WORK TASK:
Count the lines in the records below that contain the string "Posts", where case matters. Reply with the number alone.

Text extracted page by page

★ ★ ★

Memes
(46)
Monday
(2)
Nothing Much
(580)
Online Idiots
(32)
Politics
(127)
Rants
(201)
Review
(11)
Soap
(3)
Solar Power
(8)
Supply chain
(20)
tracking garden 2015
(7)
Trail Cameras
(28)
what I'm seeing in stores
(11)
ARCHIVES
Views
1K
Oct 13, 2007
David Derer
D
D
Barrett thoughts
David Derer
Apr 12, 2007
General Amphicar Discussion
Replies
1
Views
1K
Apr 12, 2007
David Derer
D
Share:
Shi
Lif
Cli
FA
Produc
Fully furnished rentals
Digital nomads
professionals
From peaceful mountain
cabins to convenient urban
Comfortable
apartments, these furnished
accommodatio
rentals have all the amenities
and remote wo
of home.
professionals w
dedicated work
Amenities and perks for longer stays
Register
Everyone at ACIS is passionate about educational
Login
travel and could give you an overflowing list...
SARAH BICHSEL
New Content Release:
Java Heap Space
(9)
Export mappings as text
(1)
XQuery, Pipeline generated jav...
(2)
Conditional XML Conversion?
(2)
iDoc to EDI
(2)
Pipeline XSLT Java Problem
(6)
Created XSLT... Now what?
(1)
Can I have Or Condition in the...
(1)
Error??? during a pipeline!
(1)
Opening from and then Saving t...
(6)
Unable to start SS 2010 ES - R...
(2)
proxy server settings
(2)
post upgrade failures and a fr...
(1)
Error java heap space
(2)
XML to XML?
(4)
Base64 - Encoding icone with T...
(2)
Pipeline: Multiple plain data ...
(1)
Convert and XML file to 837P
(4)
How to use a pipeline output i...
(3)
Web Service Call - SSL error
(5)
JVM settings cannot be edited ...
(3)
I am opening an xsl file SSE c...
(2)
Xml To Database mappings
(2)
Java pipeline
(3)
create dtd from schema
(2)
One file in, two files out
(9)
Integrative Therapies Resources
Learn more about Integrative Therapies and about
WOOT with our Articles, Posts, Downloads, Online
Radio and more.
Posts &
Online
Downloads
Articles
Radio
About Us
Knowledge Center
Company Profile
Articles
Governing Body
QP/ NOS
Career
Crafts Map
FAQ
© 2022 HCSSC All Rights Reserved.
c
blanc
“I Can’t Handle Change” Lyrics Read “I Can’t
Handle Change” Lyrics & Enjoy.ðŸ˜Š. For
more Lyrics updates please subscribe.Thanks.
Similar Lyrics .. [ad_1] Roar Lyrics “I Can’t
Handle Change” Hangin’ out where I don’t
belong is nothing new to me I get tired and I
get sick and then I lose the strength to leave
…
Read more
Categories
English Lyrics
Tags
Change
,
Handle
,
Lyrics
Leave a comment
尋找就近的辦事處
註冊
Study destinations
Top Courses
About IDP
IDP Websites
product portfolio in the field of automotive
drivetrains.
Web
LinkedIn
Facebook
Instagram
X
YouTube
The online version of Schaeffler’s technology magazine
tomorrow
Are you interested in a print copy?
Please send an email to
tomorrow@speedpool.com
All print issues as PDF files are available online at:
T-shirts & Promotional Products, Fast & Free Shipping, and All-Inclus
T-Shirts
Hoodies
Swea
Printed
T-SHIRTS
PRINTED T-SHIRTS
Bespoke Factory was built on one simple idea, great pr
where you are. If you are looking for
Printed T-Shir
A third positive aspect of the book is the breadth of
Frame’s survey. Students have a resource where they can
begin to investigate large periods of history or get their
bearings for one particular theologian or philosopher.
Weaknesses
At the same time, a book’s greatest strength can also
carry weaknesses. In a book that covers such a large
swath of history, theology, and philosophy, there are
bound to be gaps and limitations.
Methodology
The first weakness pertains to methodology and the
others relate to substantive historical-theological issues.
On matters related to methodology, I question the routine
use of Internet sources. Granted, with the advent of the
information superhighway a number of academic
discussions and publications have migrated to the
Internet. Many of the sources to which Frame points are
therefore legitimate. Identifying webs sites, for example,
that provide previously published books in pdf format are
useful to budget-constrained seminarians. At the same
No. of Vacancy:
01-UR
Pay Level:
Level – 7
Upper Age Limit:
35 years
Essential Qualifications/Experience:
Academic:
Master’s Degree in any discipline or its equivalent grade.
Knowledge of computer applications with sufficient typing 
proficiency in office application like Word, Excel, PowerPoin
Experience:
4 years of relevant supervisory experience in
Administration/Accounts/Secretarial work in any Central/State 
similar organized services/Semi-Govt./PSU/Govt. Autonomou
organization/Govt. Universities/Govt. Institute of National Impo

★ ★ ★

THE ANSWER:
2